What to produce.
One line at a time, check the entries below for the word "coronavirus", and copy each line that has it.

--- The records ---

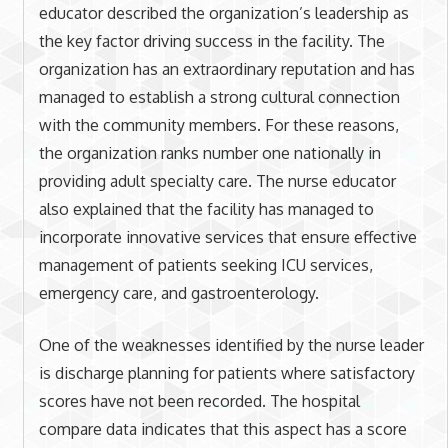
educator described the organization’s leadership as
the key factor driving success in the facility. The
organization has an extraordinary reputation and has
managed to establish a strong cultural connection
with the community members. For these reasons,
the organization ranks number one nationally in
providing adult specialty care. The nurse educator
also explained that the facility has managed to
incorporate innovative services that ensure effective
management of patients seeking ICU services,
emergency care, and gastroenterology.
One of the weaknesses identified by the nurse leader
is discharge planning for patients where satisfactory
scores have not been recorded. The hospital
compare data indicates that this aspect has a score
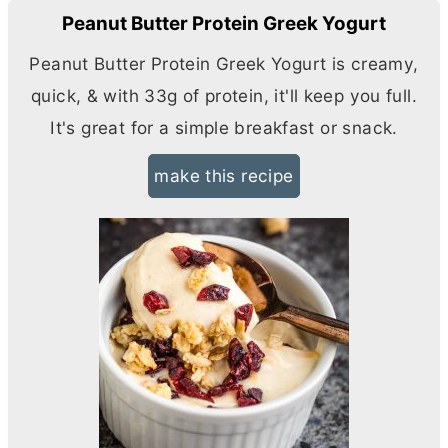
Peanut Butter Protein Greek Yogurt
Peanut
Butter
Protein Greek Yogurt is creamy,
quick, & with 33g of protein, it'll keep you full.
It's great for a simple breakfast or snack.
make this recipe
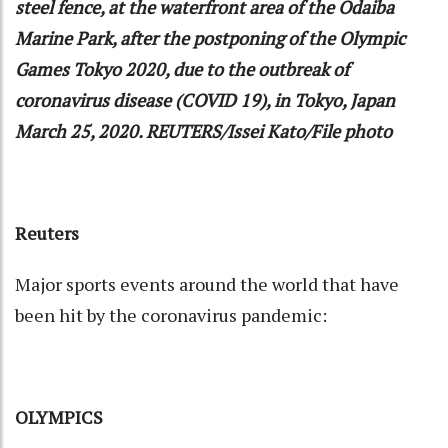
steel fence, at the waterfront area of the Odaiba
Marine Park, after the postponing of the Olympic
Games Tokyo 2020, due to the outbreak of
coronavirus disease (COVID 19), in Tokyo, Japan
March 25, 2020. REUTERS/Issei Kato/File photo
Reuters
Major sports events around the world that have
been hit by the coronavirus pandemic:
OLYMPICS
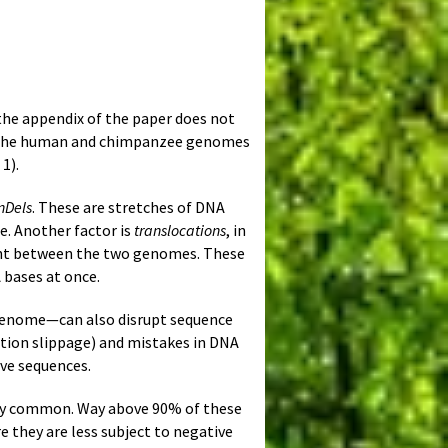
n the appendix of the paper does not
 of the human and chimpanzee genomes
1).
nDels
. These are stretches of DNA
e. Another factor is
translocations
, in
ent between the two genomes. These
 bases at once.
 genome—can also disrupt sequence
ation slippage) and mistakes in DNA
ive sequences.
y common. Way above 90% of these
they are less subject to negative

---

Expected output.
coronavirus disease (COVID 19), in Tokyo, Japan
been hit by the coronavirus pandemic:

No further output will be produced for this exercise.